CORDIS - EU research results

Programme Category


Article available in the following languages:


Big Data PPP: cross-sectorial and cross-lingual data integration and experimentation


Proposals should cover one of the following bullets:

  1. Data integration activities will address data challenges in cross-domain setups, where similar contributions of data assets will be required by groups of EU industries that are arranged along data value chains (i.e. such that the value extracted by a company in a given industrial sector is greatly increased by the availability and reuse of data produced by other companies in different industrial sectors). The actions will cover the range from informal collaboration to formal specification of standards and will include (but not be limited to) the operation of shared systems of entity identifiers (so that data about the same entity could be easily assembled from different sources), the definition of agreed data models (so that two companies carrying out the same basic activity would produce data organised in the same way, to the benefit of developers of data analytics tools), support for multilingual data management, data brokerage schemes and the definition of agreed processes to ensure data quality and the protection of commercial confidentiality and personal data. The actions are encouraged to make use of existing data infrastructures and platforms.
  2. Data experimentation incubators should address big data experimentation in a cross-sectorial, cross lingual and/or cross-border setup. This setup should include access to data in different domains and languages, appropriate computational infrastructure, and open software tools. The incubator should make these available to the experimenters, who are expected to be mainly SMEs, web entrepreneurs and start-ups. Experimentation is to be conducted on horizontal/vertical contributed data pools provided by the incubator. At least half of the experiments should address challenges of industrial importance jointly defined by the data providers, where quantitative performance targets are defined beforehand and results measured against them. Effective cross-sector and cross-border exchange and re-use of data are key elements in the experiments ecosystem supported by the incubators. Therefore, the incubators are expected to address the technical, linguistic, legal, organisational, and IPR issues, and provide a supported environment for running the experiments. To remain flexible on which experiments are carried out and to allow for a fast turn-over of data experimentation activities, the action may involve financial support to third parties, in line with the conditions set out in part K of the General Annexes. The proposal will define the selection process of the experimenters running the data activities for which financial support will be granted (typically in the order of EUR 50 000 – 100 000[[In line with Article 23 (7) of the Rules for Participation the amounts referred to in Article 137 of the Financial Regulation may be exceeded, and if this is the case proposals should explain why this is necessary to achieve the objectives of the action.]] per party). At least 70% of the EU funding shall be allocated to this purpose. Experiments are expected to run for a maximum of 6 months, while the incubator should run for a minimum of three years.

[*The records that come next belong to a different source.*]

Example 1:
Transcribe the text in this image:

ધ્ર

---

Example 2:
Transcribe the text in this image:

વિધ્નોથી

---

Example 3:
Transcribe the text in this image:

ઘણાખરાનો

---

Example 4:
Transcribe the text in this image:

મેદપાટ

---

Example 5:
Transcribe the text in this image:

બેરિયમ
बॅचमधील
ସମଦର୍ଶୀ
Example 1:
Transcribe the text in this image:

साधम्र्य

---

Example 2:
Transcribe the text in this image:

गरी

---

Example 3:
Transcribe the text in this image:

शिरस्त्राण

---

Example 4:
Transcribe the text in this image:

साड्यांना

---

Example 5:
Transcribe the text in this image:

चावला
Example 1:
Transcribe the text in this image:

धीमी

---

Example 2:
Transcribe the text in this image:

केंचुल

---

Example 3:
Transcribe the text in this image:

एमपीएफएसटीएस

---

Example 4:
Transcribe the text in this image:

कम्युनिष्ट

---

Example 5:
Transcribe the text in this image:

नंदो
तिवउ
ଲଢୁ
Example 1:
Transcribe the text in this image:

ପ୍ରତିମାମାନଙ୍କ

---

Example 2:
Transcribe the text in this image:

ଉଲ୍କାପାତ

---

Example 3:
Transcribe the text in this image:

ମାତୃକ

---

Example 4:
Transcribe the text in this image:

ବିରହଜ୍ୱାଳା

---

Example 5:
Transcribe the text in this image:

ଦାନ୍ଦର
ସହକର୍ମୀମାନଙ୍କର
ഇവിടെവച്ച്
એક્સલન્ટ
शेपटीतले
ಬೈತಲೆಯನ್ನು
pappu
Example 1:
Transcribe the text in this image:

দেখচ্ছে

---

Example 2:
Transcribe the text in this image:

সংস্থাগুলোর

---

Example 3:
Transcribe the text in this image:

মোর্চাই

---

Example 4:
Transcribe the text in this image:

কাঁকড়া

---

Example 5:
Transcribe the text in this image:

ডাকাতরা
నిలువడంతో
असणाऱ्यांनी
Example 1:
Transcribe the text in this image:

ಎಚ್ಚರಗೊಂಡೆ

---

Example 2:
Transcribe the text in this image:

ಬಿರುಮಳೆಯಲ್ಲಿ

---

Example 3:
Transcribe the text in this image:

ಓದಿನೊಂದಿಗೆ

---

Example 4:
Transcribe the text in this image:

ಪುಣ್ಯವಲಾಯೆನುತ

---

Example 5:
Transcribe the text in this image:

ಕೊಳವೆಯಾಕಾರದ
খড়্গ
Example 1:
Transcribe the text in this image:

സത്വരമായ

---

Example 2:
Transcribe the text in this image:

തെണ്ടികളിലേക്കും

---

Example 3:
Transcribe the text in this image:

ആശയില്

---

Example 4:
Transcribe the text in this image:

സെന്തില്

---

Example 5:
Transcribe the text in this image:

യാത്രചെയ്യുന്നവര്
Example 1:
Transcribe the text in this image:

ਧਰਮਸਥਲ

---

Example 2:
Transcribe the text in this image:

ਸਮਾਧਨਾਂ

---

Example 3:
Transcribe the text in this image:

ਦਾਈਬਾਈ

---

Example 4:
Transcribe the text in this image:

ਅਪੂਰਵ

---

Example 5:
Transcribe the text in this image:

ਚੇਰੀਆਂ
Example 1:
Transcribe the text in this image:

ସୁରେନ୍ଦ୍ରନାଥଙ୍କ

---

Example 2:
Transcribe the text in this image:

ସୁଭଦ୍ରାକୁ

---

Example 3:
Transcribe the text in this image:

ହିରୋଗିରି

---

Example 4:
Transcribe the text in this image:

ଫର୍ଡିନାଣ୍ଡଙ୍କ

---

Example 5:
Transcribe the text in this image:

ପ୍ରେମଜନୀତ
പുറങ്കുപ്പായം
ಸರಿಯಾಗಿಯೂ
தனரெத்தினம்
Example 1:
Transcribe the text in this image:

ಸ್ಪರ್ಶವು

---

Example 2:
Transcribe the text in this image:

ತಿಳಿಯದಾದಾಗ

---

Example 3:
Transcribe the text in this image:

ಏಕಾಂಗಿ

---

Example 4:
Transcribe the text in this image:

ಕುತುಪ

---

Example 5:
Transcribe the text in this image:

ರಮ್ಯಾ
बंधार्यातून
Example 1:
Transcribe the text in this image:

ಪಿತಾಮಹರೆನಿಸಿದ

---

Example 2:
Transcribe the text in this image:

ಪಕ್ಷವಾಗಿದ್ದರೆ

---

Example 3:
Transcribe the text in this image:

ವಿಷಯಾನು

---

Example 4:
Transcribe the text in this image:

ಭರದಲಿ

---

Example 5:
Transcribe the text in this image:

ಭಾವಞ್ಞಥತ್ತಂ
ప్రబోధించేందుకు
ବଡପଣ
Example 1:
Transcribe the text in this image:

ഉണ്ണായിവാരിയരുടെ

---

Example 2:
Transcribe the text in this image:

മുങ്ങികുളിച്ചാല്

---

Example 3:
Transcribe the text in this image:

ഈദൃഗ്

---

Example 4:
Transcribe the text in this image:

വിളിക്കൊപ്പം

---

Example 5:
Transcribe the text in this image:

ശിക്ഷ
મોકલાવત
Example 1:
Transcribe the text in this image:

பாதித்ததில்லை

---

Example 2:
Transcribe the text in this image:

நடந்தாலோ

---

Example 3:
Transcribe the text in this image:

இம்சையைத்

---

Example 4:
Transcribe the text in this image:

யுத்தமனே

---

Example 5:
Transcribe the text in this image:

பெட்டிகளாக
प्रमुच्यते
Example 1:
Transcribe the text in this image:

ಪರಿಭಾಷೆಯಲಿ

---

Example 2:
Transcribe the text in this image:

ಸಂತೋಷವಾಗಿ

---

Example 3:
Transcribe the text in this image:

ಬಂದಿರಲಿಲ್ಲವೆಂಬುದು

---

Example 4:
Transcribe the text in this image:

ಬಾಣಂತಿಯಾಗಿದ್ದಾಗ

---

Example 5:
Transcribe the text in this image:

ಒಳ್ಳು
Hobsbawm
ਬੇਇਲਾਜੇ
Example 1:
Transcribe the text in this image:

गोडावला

The proposals are expected to explain how the incubator would become self-sustaining by the end of the funded duration of action.[[It is recommended to also use established networks reaching out to SMEs like the Enterprise Europe Network and the NCP network for calls publications and awareness raising towards SME's.]]

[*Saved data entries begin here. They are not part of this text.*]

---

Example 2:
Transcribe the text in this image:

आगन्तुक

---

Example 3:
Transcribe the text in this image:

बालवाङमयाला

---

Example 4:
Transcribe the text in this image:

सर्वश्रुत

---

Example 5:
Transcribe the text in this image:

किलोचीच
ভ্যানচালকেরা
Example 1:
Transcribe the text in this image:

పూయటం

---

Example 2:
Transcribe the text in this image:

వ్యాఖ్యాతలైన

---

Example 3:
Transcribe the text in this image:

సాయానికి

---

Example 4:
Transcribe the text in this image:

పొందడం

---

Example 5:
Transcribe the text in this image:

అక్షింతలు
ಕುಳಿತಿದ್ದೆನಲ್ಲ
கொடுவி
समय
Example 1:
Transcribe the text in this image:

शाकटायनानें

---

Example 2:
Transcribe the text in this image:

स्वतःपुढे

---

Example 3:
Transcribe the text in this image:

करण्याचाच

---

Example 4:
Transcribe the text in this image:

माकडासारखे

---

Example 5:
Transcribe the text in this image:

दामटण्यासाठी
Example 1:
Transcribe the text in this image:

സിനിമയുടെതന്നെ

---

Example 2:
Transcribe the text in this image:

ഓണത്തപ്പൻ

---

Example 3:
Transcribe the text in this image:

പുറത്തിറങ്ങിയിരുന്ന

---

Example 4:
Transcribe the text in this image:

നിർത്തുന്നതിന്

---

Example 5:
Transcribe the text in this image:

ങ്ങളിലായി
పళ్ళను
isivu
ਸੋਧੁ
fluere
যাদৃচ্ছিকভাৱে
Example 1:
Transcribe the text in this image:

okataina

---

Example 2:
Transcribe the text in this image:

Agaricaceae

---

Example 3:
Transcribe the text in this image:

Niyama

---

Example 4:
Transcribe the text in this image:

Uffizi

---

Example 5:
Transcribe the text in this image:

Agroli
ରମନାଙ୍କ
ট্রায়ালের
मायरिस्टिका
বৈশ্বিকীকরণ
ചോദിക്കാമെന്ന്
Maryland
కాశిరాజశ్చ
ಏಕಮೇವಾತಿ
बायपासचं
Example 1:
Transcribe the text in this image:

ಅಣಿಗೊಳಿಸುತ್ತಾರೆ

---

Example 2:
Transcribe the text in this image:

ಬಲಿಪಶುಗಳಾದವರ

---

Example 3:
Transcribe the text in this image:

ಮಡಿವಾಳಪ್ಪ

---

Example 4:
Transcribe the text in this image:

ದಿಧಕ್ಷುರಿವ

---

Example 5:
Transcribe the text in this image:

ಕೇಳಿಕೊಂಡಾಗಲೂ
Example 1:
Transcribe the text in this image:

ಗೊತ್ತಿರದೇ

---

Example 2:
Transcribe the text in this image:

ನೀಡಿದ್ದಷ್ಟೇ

The Commission considers that proposals requesting a contribution from the EU of between EUR 1 and 3 million (for the data integration activities under a) or about EUR 7 million (for the incubators under b) would allow this area to be addressed appropriately. Nonetheless, this does not preclude submission and selection of proposals requesting other amounts.

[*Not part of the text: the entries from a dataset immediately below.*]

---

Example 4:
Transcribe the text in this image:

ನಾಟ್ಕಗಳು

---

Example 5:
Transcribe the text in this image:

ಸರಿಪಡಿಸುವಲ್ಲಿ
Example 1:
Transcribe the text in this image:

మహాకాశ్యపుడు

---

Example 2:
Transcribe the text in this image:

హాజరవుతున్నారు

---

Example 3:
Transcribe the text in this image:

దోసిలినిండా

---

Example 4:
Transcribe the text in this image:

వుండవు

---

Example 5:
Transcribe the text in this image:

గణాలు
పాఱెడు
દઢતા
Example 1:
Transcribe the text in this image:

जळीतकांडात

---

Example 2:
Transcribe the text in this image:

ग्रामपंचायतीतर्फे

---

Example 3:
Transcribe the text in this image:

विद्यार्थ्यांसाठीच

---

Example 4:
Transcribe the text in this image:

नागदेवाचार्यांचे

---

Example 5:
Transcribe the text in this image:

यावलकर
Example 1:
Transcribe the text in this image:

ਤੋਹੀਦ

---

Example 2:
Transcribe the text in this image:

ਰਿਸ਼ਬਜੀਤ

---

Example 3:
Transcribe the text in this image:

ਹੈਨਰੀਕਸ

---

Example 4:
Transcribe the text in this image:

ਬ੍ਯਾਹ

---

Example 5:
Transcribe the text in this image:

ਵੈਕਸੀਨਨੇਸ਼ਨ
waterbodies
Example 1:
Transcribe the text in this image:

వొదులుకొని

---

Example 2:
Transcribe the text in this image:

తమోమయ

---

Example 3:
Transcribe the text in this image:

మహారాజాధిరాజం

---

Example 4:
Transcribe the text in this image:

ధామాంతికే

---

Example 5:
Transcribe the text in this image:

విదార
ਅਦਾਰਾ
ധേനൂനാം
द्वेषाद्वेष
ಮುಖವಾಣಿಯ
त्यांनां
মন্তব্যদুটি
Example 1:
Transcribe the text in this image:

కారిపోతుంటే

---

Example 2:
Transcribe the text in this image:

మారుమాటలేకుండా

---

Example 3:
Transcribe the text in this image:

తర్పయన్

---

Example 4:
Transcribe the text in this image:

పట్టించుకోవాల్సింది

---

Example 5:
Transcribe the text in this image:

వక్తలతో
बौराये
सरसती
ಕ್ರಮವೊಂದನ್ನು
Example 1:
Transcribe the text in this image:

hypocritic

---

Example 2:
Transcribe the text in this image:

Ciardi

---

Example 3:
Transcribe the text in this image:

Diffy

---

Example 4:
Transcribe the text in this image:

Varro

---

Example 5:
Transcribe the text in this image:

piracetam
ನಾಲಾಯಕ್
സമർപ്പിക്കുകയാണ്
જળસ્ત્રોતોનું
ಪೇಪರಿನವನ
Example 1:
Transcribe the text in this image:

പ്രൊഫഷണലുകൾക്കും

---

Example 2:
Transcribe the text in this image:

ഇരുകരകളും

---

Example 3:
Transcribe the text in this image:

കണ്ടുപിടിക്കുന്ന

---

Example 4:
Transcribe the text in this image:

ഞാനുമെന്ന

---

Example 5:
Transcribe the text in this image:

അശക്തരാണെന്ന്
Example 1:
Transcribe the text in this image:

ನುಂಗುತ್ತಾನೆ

Europe lacks a systematic transfer of knowledge and technology across different sectors and there is an underdeveloped data sharing and linking culture. Traditionally, data has been collected and used for a certain purpose within sectorial ""silos"", while using data across sectors for offering new services opens new opportunities for solving business and societal challenges. The lack of agreed standards and formats, and the low rates of publishing data assets in machine discoverable formats further hold back data integration. The fact that textual data appears in many languages creates an additional challenge for sharing and linking such data. Finally, there is a lack in Europe of secure environments where researchers and SMEs can test innovative services and product ideas based on open data and business data.

The challenge is to break these barriers and to foster exchange, linking and re-use, as well as to integrate data assets from multiple sectors and across languages and formats. A more specific challenge is to create a stimulating, encouraging and safe environment for experiments where not only data assets but also knowledge and technologies can be shared.

a. Data integration activities

  • Data integration activities will simplify data analytics carried out over datasets independently produced by different companies and shorten time to market for new products and services;
  • Substantial increase in the number and size of data sets processed and integrated by the data integration activities;
  • Substantial increase in the number of competitive services provided for integrating data across sectors;
  • Increase in revenue by 20% (by 2020) generated by European data companies through selling integrated data and data integration services offered.

b. Data experimentation incubators

  • At least 100 SMEs and web entrepreneurs, including start-ups, participate in data experimentation incubators;
  • 30% annual increase in the number of Big Data Value use cases supported by the data experimentation incubators;
  • Substantial increase in the total amount of data made available in the data experimentation incubators including closed data;
  • Emergence of innovative incubator concepts and business models that allow the incubator to continue operations past the end of the funded duration.